Moreover, the McCarthy Professor had traditionally had a role of speaking in public, although that has not been true for Philpott’s successors. Perhaps the university had been badly burnt by the Opening of the Books episode and was fearful of my adding to the fire. That would be ironic, because I kept out. (I do not think I was punished for not supporting them.)

That is the way I saw my rejection then. I now wonder additionally, that I was seen as ‘controversial’ was a code for a belief I had improperly criticised Deane. However it is not clear who knew that or how they might have been that found out. Deane was not on the selection panel.

To add to the oddity of the story, over the next few weeks after my rejection I bumped into various Victoria University economists. More than half of the department said they regretted my not being short listed. Someone (or some minority) on the panel may have had a veto, for at issue was only whether I would go into the last six for final consideration. (I had worked out what I would say to university economists. ‘New Zealand was in an almost unique experiment of market liberalisation. Let’s build a research program around it, just as built a research team at the NZIER. One’s views of the liberalisation would not matter. Any controversy would have sharpened our understanding. The research program would be of interest to the world and raise the status of the department in world terms.’ Alas the wonderful opportunity was ignored, the research never happened – Alan Bollard’s work being an exception – and no New Zealand economics department has a really international standing on the basis of a distinctive research program on what is arguably an internationally unique experience.)

The story of my struggle to survive as a researcher does not really belong here. Sufficient to say I am proud of my publications list, my contribution to research, including the provision of a critically constructive perspective on others’ economics. Some of it has led to better policy and, even more importantly, to a better policy framework, as future intellectual historians may judge.

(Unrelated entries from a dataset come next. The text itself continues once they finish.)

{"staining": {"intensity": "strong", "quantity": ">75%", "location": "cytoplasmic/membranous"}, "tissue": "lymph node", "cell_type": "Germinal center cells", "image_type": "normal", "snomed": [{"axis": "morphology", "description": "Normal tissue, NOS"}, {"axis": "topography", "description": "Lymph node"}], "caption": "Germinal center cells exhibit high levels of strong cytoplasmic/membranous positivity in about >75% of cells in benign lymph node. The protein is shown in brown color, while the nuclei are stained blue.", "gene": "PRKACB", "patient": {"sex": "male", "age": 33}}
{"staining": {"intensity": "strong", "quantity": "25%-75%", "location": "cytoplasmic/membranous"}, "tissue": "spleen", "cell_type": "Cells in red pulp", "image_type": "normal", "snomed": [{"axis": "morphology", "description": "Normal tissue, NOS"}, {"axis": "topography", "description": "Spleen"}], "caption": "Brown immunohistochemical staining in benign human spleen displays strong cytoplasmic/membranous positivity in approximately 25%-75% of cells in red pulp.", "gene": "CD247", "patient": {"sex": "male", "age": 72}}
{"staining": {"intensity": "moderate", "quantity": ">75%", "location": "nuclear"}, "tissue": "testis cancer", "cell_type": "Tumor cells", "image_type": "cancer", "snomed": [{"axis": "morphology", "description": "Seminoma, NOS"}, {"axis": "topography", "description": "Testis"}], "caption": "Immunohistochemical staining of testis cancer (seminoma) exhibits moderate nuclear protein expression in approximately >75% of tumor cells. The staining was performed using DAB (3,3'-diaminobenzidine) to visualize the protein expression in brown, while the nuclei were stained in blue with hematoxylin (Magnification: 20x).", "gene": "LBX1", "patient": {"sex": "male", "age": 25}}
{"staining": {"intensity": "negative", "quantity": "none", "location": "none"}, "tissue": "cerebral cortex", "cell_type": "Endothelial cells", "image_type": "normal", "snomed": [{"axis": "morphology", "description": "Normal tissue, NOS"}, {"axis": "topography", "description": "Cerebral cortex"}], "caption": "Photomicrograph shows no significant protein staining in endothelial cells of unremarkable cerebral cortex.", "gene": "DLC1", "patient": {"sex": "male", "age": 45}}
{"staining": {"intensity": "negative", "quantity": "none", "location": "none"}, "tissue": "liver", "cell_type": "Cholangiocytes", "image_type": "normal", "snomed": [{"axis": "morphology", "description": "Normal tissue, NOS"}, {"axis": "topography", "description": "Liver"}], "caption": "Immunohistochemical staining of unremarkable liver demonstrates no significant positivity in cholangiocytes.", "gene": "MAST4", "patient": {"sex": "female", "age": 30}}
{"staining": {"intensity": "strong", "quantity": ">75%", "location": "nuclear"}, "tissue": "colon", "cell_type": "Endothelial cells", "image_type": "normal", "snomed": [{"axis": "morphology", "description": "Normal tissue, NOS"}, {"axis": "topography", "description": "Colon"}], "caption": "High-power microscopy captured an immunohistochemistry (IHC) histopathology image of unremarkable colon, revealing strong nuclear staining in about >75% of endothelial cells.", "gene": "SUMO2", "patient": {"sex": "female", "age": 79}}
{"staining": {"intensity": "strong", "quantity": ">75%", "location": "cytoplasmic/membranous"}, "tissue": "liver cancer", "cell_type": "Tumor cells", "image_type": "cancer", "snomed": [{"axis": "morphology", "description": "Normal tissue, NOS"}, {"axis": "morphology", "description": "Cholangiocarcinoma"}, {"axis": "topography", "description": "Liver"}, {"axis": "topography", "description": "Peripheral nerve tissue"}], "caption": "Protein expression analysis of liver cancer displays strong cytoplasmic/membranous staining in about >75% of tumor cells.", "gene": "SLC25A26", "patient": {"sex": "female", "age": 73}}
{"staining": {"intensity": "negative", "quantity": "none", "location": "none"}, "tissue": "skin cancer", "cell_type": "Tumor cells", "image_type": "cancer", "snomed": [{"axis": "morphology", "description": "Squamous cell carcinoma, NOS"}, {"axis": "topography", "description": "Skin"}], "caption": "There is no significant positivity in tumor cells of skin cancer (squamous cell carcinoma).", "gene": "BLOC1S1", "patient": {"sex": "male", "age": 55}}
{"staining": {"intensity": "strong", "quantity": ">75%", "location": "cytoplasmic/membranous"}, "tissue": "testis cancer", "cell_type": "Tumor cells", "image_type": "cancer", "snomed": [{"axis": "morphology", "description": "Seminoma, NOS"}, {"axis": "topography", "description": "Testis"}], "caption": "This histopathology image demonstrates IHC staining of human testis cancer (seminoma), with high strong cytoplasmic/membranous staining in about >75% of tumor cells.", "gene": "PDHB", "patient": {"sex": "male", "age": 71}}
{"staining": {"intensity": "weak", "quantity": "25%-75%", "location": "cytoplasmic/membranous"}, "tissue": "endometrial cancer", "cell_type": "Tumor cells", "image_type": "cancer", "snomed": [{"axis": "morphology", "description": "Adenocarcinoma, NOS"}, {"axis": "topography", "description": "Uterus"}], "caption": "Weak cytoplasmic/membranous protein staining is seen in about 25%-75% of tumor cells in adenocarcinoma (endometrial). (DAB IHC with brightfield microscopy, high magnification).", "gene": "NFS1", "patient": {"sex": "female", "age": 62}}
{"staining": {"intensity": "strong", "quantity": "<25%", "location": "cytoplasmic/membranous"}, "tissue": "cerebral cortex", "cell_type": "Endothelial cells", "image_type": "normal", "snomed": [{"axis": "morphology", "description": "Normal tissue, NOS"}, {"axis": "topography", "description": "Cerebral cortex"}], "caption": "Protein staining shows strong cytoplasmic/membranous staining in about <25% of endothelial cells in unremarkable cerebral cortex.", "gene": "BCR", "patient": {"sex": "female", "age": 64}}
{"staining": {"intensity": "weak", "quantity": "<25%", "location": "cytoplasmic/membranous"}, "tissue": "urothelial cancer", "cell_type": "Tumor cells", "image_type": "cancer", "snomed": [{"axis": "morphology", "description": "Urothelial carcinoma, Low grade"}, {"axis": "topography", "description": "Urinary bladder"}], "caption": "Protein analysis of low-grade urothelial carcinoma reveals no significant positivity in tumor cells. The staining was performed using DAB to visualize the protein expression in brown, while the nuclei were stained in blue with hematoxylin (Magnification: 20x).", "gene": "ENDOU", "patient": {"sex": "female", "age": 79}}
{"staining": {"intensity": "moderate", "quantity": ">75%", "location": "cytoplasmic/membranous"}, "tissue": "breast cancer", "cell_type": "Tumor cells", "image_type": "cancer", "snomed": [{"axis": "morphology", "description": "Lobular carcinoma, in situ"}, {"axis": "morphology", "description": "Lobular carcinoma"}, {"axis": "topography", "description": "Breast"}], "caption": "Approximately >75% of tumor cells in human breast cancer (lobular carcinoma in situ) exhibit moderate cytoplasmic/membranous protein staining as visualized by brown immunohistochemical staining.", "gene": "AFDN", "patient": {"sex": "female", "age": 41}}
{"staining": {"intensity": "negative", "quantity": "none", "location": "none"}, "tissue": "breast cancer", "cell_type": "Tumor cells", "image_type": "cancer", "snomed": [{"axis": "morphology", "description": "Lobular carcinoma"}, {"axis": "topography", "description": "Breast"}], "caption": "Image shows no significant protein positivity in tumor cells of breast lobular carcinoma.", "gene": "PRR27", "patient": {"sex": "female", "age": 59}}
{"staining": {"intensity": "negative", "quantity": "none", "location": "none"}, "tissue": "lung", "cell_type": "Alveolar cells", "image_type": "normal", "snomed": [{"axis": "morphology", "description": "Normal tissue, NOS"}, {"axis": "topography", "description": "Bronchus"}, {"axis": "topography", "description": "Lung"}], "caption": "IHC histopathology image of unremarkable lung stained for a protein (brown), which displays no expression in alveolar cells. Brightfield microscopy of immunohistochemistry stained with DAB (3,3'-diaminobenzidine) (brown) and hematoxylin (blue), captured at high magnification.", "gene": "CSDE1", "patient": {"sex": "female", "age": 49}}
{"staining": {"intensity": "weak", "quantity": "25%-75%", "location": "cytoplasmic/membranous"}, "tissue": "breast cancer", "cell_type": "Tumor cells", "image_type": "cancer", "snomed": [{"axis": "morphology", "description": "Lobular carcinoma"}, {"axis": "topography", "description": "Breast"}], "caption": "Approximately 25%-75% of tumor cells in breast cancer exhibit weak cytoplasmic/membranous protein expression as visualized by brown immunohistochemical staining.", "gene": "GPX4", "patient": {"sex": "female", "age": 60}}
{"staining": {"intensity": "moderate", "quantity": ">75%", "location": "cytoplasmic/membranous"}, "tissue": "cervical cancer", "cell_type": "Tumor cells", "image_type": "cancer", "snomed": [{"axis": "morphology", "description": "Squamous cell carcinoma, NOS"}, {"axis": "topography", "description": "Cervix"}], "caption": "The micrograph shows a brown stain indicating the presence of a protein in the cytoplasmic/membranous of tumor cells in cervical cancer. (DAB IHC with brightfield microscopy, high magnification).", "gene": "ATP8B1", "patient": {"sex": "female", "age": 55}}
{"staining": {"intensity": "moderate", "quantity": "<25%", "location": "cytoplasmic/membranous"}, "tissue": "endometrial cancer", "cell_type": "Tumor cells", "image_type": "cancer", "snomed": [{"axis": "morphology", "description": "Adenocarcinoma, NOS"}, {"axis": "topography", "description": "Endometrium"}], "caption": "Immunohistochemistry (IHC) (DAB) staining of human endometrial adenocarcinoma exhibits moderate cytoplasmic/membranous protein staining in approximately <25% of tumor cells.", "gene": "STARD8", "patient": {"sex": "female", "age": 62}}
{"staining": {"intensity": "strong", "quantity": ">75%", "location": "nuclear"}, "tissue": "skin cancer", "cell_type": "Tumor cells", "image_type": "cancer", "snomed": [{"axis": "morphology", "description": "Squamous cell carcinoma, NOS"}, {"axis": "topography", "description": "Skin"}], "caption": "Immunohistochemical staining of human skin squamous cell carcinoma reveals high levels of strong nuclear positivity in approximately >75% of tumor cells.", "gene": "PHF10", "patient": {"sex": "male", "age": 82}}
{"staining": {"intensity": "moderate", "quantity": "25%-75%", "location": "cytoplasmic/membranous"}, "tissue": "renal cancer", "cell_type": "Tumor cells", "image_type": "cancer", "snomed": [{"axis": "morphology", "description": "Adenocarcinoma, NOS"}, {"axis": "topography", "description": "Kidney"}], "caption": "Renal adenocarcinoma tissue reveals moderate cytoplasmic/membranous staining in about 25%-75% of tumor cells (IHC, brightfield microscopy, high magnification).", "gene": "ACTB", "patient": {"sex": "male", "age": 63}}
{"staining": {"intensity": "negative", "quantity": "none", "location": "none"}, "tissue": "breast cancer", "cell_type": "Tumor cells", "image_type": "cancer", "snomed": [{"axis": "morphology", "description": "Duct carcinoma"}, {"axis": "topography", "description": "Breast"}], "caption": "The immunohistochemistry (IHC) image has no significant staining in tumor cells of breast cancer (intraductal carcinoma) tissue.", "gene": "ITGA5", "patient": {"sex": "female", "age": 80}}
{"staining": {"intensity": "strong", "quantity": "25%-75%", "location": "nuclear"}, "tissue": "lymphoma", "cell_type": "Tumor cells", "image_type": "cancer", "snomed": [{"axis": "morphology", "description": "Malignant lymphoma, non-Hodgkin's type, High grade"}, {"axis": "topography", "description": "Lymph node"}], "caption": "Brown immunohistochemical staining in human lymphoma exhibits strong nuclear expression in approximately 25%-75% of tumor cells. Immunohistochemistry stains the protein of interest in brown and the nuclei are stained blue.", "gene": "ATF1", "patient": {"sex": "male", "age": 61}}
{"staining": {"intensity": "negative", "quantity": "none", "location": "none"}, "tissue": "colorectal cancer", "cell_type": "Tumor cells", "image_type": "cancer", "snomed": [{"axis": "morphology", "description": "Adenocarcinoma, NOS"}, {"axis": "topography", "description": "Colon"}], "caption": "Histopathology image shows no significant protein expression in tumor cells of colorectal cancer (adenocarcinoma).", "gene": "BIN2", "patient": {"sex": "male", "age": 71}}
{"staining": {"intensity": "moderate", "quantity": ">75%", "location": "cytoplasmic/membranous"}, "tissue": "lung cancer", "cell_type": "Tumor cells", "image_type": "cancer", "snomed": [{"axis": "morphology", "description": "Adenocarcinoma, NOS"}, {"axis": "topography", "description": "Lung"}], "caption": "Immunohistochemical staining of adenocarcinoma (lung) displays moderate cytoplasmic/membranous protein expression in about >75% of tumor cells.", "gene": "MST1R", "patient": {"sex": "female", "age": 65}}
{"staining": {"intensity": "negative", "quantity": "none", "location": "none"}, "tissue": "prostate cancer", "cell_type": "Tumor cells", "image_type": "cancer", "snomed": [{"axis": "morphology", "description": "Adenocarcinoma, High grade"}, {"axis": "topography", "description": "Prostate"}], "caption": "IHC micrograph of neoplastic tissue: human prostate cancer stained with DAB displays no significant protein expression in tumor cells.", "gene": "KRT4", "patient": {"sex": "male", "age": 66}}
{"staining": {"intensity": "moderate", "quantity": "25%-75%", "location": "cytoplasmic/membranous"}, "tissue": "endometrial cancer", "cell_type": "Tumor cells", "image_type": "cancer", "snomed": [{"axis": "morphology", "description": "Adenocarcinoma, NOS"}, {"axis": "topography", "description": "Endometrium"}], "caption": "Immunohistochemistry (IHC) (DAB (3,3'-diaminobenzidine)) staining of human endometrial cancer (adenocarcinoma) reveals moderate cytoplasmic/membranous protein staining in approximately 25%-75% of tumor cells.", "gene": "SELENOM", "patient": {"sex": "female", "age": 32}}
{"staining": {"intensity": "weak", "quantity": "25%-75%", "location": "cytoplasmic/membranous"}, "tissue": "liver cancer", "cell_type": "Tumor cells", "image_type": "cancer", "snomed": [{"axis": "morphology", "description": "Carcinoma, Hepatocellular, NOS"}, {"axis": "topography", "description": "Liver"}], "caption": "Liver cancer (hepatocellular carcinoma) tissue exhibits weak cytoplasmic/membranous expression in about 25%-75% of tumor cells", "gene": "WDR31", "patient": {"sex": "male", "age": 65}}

And of course I have maintained my contribution to public education and discourse especially through the fortnightly Listener columns which in part, have been a vehicle for the transmission of my research (and the research of others – foreign and New Zealand) into the public arena. I am included in Lawrence Simmon’s book on public intellectuals in New Zealand, Speaking Truth to Power.

Twenty years after Deane thought he heard what proved to be a false claim, I was made a Distinguished Fellow of the New Zealand Association of Economists, the only independent scholar to be thus far honoured.

Footnote: An earlier version of this report was shown to Deane in January 2009 and he was invited to comment. He chose to turn down the opportunity.